Before leaving the Bulls in the early 2000s, he set team records in total points, receiving yards and receiving touchdowns, and was inducted into the team Hall of Fame.

===Coventry Jets===
His first year at the team then known as the Coventry Jaguars was in 1992, after leaving local rivals, the Birmingham Bulls, to play under head coach Gerry McManus. During his time, he scored a receiving touchdown against his former team. However, after one season he returned to the Bulls.

After a long career at the Bulls, Cohen returned to the Jets in 2005, and during his first season back, totalled 1,246 receiving yards and 33 receiving touchdowns, which remains a British record for a single season.

In 2007, he was again on the losing side of a national championship game. Cohen scored another touchdown, thrown by quarterback Tim Spaull, but that was the Cassidy Jets' only score of the day, falling 14–6 to the London Blitz at the Don Valley Stadium.

In 2008, the Cassidy Jets got revenge, and Cohen got his second national championship, defeating the London Blitz 33–32 at the Keepmoat Stadium.

2009 saw yet another Jets-Blitz final at the Keepmoat Stadium, and Cohen scored Coventry's lone touchdown of the day, thrown by former Blitz quarterback, Stuart Franklin. The Jets fell 26–7.

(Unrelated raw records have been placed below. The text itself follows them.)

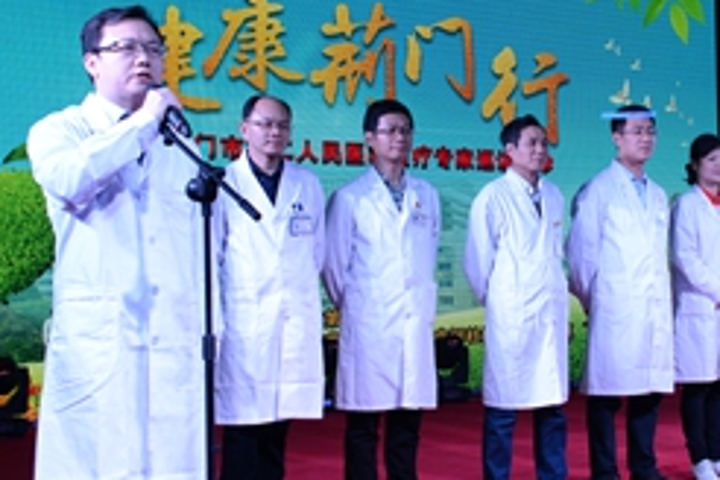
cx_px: 489
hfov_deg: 30.7
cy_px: 215
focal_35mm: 65
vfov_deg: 20.9
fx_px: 1300
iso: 640
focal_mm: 32
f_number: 8
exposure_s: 1/160
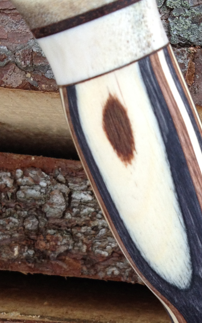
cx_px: 183
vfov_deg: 23.4
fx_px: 758
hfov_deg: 15.0
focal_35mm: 86
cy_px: 298
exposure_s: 1/60
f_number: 2.4
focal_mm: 4.28
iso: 64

After a career spanning 22 years, Cohen retired as a member of the Jets, and was awarded Players' Player of the Year in his final season.

===London Monarchs===
Cohen was selected to play for the London Monarchs during the 1995 season.

===Europe===
Cohen has played for the Herlev Rebels and Copenhagen Towers of the Danish National Ligaen, the Hanau Hawks of the German Football League and the East City Giants of the American Football Association of Finland.

==International career==
Cohen is one of the most capped player in GB Lions history with 12 appearances and made his debut in a 22–0 win against Ireland in 1995, where he scored a 28-yard touchdown from Sheffield Spartans quarterback Ian Ure.

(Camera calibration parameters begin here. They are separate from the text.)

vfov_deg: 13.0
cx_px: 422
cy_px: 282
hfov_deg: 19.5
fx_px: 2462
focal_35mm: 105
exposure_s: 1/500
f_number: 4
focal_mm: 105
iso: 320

Cohen was instrumental in the GB Lions' 1997 European Nations Championship run, scoring a go-ahead 41 yard touchdown from Stuart Franklin in the dying seconds.

Cohen was selected for the final time against France in 2008, 13 years after his first call up.

==Coaching career==
In 2006, Cohen was selected by head coach Phil DeMonte as a wide receivers coach for Team Ireland.

In 2010 and 2011, Cohen spent time as wide receiver coach and assistant offensive co-ordinator for former team, the Birmingham Bulls.

==Honours and records==
Cohen holds a number of team and national records.

- Most Receptions in British History
- Most Receiving Yards in British History
- Most Receiving Touchdowns in British History
- Most Receiving Touchdowns (Single Season) in British History
- Most Total Points – Birmingham Bulls
- Most Receptions – Birmingham Bulls
- Most Receiving Yards – Birmingham Bulls
- Most Receiving Touchdowns – Birmingham Bulls
- Most Receiving Touchdowns – Coventry Jets

== Personal life ==
Cohen lives in Birmingham, and was married in 2007. He is a fan of the San Francisco 49ers.